During last October's conference, 9,000 patrons browsed the emporium for Ladies Night, offered during the Saturday night slot when male teens and adults attend their two-hour priesthood session at the conference.
This spring, Ladies Night starts at 6 p.m. March 31, with Lisa Clark, star of the new Web series "Pretty Darn Funny," serving as emcee.
Entertainment includes the musical trio Mercy River and blogger Stephanie Nielson. In 2005, Nielson began sharing the joys of motherhood in her NieNie Dialogues, writings that later expanded to include the challenges she faced after being seriously burned in an airplane crash.
On Temple Square, its history-rich restaurants that provide food to visitors year-round will also ramp up to quickly feed the conference masses.
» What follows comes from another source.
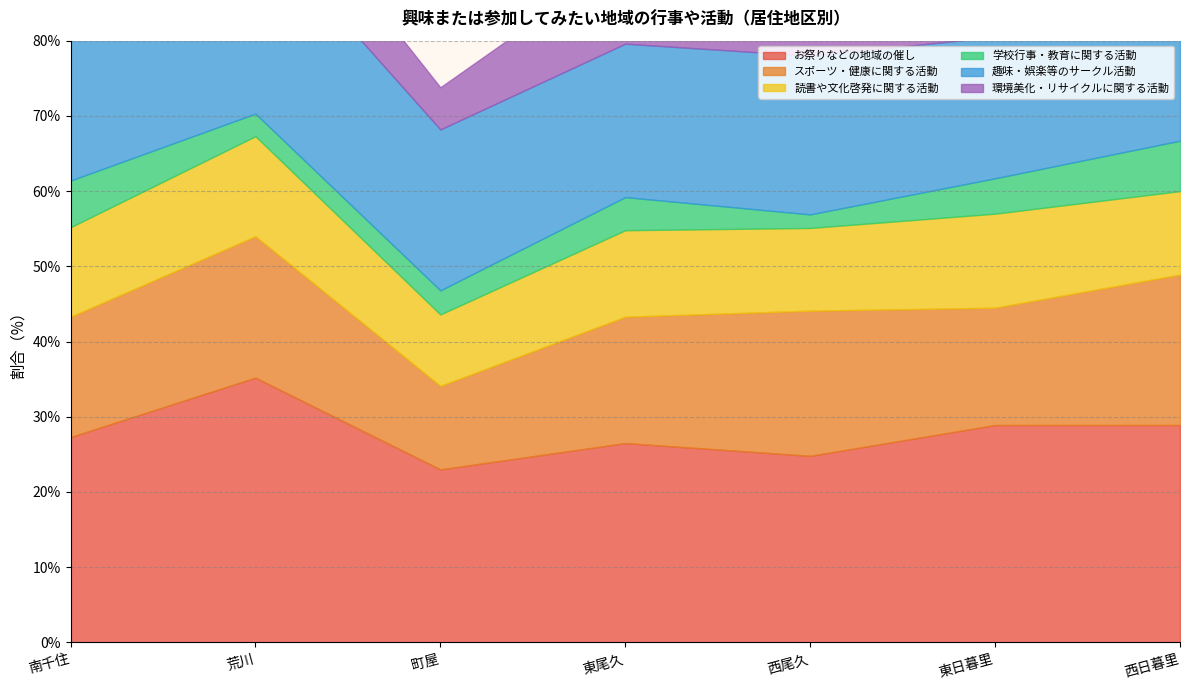

Does the chart display data point markers on the line(s)?

No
"We get to the point that we have so many people here in such a short time that it's hard for them to get what they need," said Neil Wilkinson, sales and marketing director for Temple Square Hospitality. "So we add a bunch of stuff."
Extra offerings include a Saturday lunch buffet at The Roof, the restaurant positioned near the top of the Joseph Smith Memorial Building.
The Nauvoo Cafe and Lion House Pantry will also sell hundreds of box lunches for attendees to enjoy outside among the flowers on Temple Square, Wilkinson said.
The Temple Square eateries also shut their doors on Sundays.
"I think the city benefits tremendously from General Conference," Wilkinson said. "People come and walk the city and visit other restaurants, as well."